Infine, sotto l’aspetto economico-sociale, il reddito di base è lo strumento col quale è possibile ridurre la disuguaglianza, come condizione dell’inclusione sociale del beneficiario e dello stabile funzionamento del sistema economico.
I tre fondamenti illustrati, che stanno alla base dell’istituzionalizzazione dell’erogazione di un reddito di cittadinanza universale e incondizionato, a parere di Ferrajoli, sono giustificati da diverse ragioni. In primo luogo, l’erogazione di un reddito di base, o di dignità personale, si “accorda con il costituzionalismo” delle democrazie avanzate; in secondo luogo, tale erogazione è affrancata da ogni “connotato caritatevole ed assistenziale”, presente invece nelle prestazioni erogate dall’attuale welfare State; in terzo luogo, l’assegnazione di un reddito di garanzia personale, operando “ope legis”, elimina la mediazione burocratica, partitica e sindacale; infine, l’istituzionalizzazione di un reddito di base universale e incondizionato, determina la necessità di una profonda revisione del welfare State, “sviluppatosi fino ad oggi in forme prevalentemente burocratiche e assistenziali, all’insegna della trasparenza, dell’uguaglianza, dell’universalismo dei diritti e della loro garanzia automatica ex lege”.

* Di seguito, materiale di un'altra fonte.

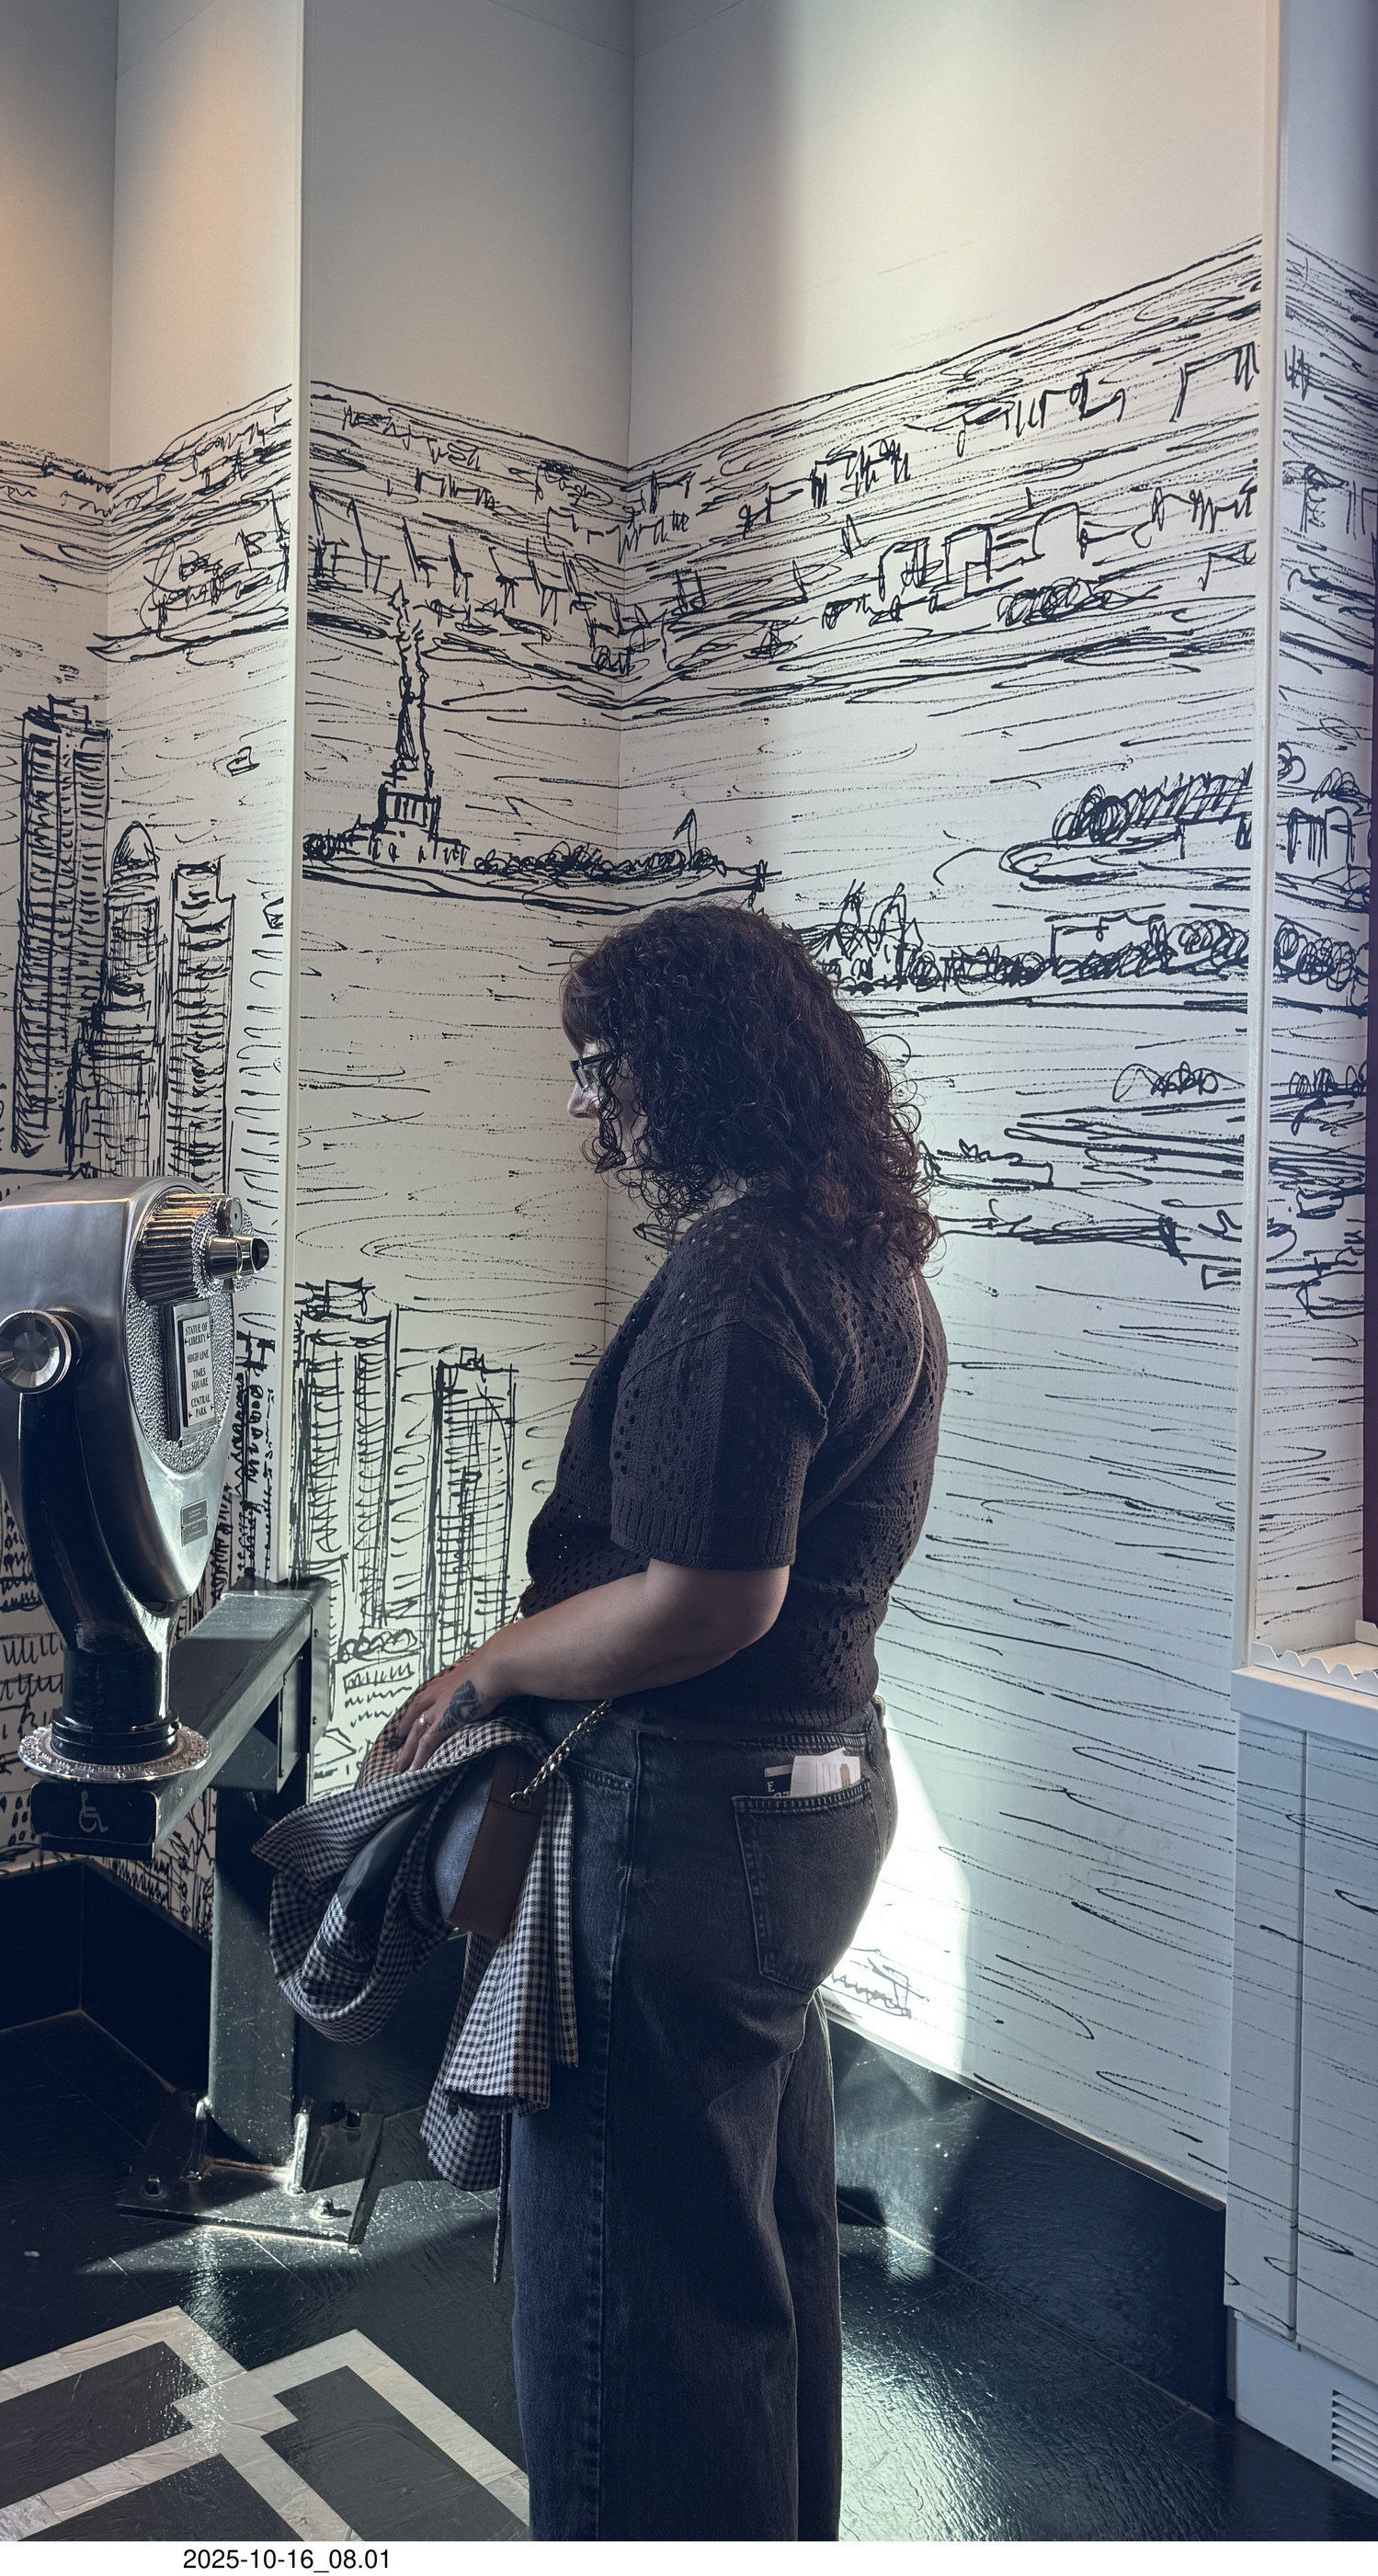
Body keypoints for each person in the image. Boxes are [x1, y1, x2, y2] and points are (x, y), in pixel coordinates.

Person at [387, 900, 945, 2543]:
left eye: (599, 1065)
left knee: (626, 2304)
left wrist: (488, 1669)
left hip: (687, 1831)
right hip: (815, 1801)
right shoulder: (871, 1257)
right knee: (745, 2261)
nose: (584, 1104)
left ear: (686, 1063)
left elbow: (710, 1602)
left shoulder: (739, 1273)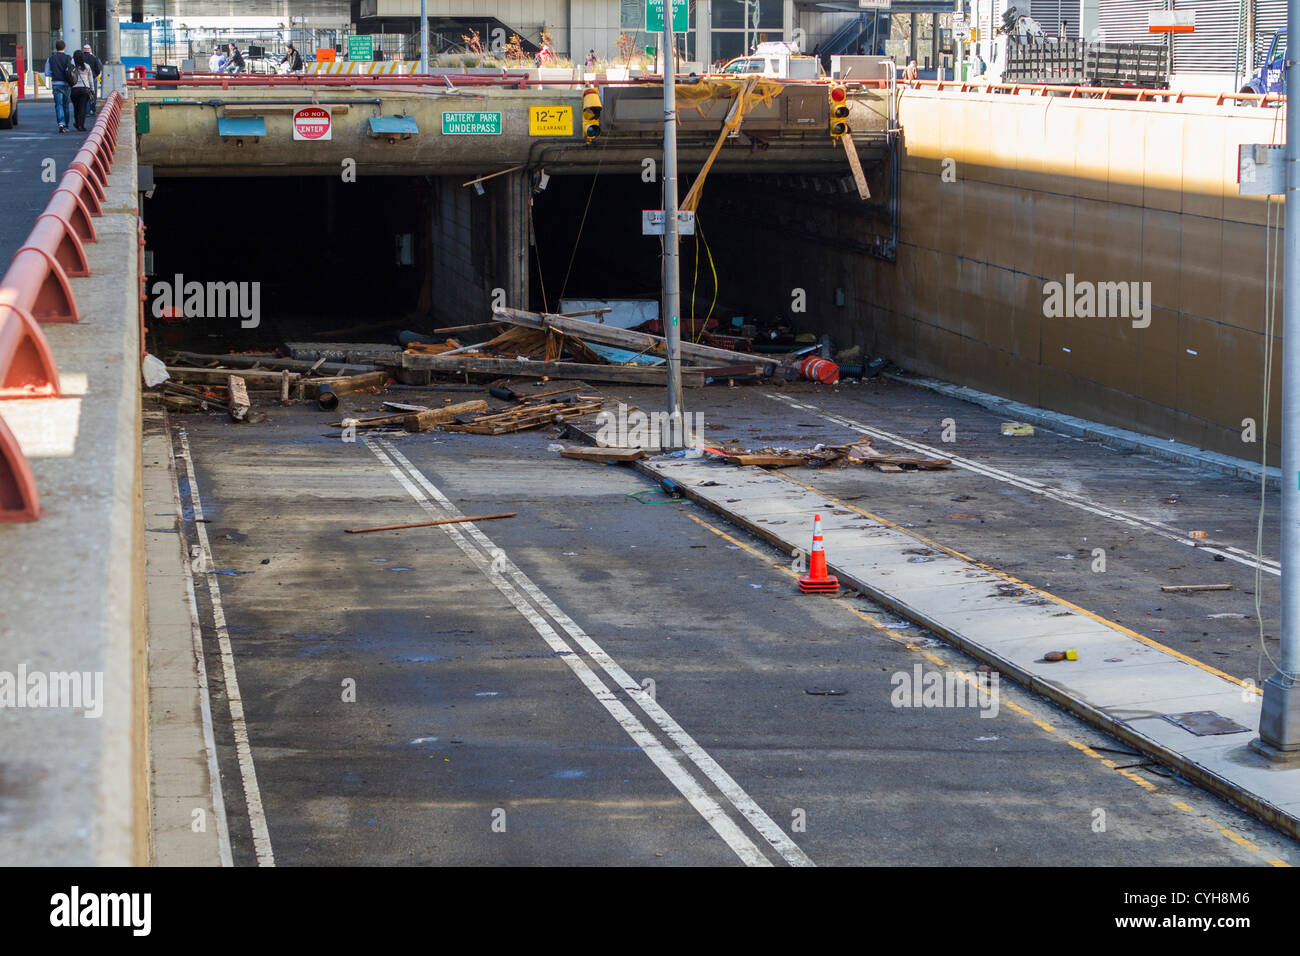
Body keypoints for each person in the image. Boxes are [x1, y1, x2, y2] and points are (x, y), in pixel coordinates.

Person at [44, 40, 74, 132]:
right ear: (64, 47)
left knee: (58, 105)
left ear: (56, 48)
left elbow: (47, 72)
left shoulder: (51, 58)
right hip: (67, 84)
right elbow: (73, 70)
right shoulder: (69, 58)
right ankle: (66, 126)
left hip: (56, 84)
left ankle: (61, 123)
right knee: (66, 105)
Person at [69, 50, 94, 131]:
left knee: (76, 108)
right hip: (84, 89)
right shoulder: (86, 66)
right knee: (82, 108)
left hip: (74, 89)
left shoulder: (72, 67)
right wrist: (92, 89)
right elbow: (90, 79)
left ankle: (77, 123)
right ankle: (81, 125)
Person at [81, 44, 101, 117]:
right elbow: (98, 68)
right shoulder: (94, 58)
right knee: (93, 94)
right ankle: (92, 110)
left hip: (84, 79)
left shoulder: (81, 58)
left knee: (85, 95)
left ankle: (86, 111)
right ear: (90, 50)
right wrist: (95, 75)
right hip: (92, 78)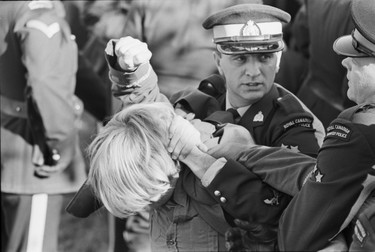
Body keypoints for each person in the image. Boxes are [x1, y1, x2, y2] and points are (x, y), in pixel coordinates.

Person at [0, 1, 86, 251]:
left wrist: (108, 109)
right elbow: (45, 79)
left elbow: (73, 63)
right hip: (31, 156)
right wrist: (58, 145)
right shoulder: (38, 8)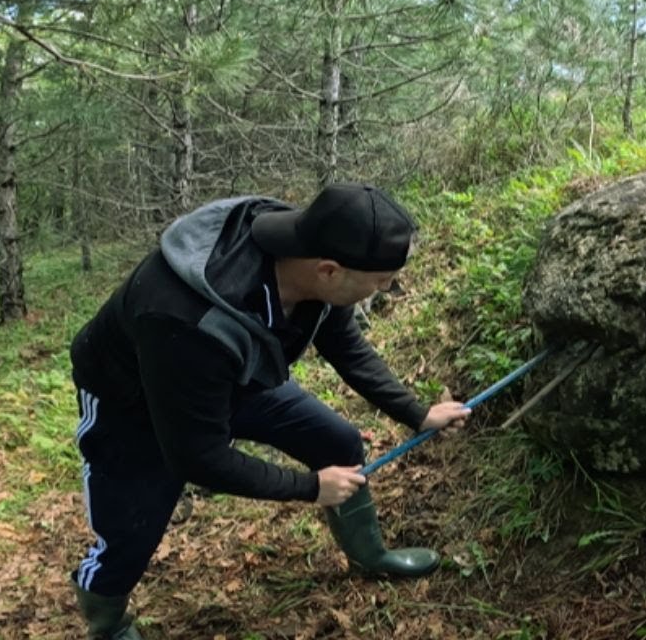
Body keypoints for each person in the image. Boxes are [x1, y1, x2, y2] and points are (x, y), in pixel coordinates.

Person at [67, 183, 471, 640]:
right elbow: (198, 456)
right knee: (130, 535)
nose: (389, 288)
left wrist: (416, 413)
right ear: (330, 271)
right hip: (134, 401)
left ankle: (370, 554)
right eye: (381, 281)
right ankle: (109, 624)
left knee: (336, 441)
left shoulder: (309, 250)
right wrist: (310, 488)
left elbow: (343, 343)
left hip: (233, 376)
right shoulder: (186, 317)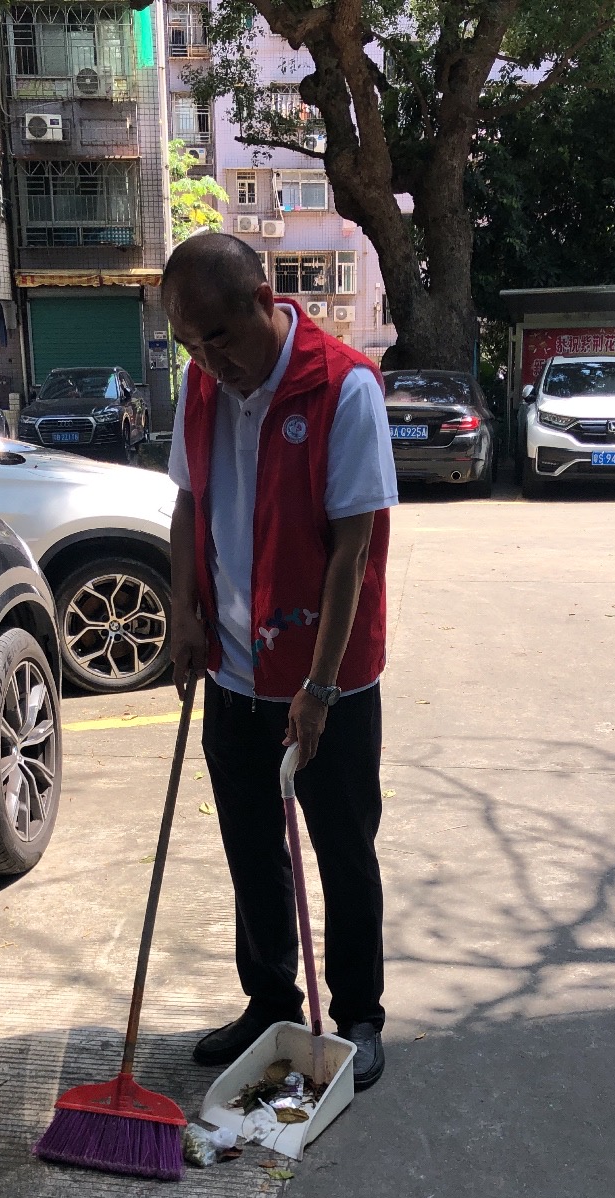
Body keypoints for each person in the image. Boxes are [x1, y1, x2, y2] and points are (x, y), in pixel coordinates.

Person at [163, 233, 397, 1088]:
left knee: (342, 847)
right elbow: (187, 503)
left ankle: (359, 1013)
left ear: (265, 301)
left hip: (328, 681)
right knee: (252, 847)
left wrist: (320, 688)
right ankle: (269, 1001)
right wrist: (183, 611)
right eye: (190, 345)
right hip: (233, 671)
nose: (208, 361)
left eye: (220, 338)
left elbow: (352, 553)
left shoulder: (343, 387)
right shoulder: (201, 385)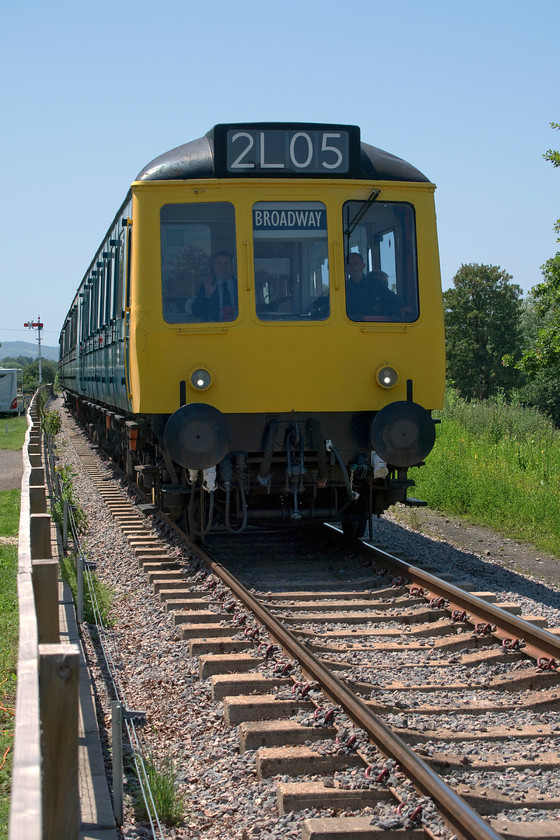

Sinora, l’introduzione in Italia del reddito di cittadinanza è stata contrastata anche dai sindacati e dalle forze di sinistra per due ordini di motivi, espressi da una superata ideologia lavorista e dalla presunta indisponibilità delle risorse necessarie a garantirne l’erogazione. Le tesi dell’ideologia lavorista devono essere superate, non solo perché non più rispondenti alle modalità di funzionamento dei moderni sistemi economici ad economia di mercato, ma anche perché il reddito di base non è affatto in contrasto – osserva Ferrajoli – con il valore associato al lavoro, così come indicato all’articolo uno della Costituzione; il reddito di base è infatti lo strumento – egli dice – posto a presidio del “principio che fa del lavoro un fondamento della Repubblica. [...] Non certo sul lavoro come merce, bensì sul lavoro come autodeterminazione e sviluppo della persona, e perciò come espressione delle sue capacità e fattore di realizzazione personale e sociale”.
L’importanza del “Manifesto” di Ferrajoli sta anche nella dimostrazione di quanto sia fuorviante la tesi secondo cui l’istituzionalizzazione del reddito di base sarebbe impossibile a causa dell’insufficienza delle risorse disponibili, in quanto sarebbe impensabile poterle reperite attraverso una maggiore tassazione. A parte l’autofinanziamento, realizzabile attraverso una necessaria riforma dei meccanismi ridistributivi del prodotto sociale e del welfare State tradizionale, è rilevante ciò che Ferrajoli indica come possibile fonte di risorse la necessità di un riordino giuridico dei beni pubblici, fondato sulla distinzione al loro interno della funzione e del ruolo di quelli “fondamentali” e di quelli “patrimoniali”: i primi (i beni comuni) destinati al soddisfacimento dei diritti fondamentali delle persone e, in quanto tali, da sottrarre alle logiche di mercato; i secondi, in quanto di proprietà pubblica (e, dunque, acquisiti dallo Stato con il contributo di tutti) esitabili, ma non trasferibili, sul mercato, non per destinare le rendite alla copertura delle “esigenze di cassa” delle maggioranze politiche di turno, ma per la costituzione di un “fondo” da utilizzare come ulteriore finanziamento del reddito di cittadinanza universale e incondizionato.
Il discorso di Ferrajoli merita attenzione, perché spesso, nel dibattito politico corrente, le critiche portate contro la fattibilità del reddito di cittadinanza sono fuorvianti, in quanto riferibili, quasi sempre, a un reddito di sostegno alla vita che non ha i caratteri dell’universalità e dell’incondizionalità; gli unici, questi caratteri, che assegnano al reddito di cittadinanza il triplice fondamento etico-politico, giuridico-costituzionale ed economico-sociale, come chiaramente emerge dalle puntuali considerazioni formulate da Ferrajoli.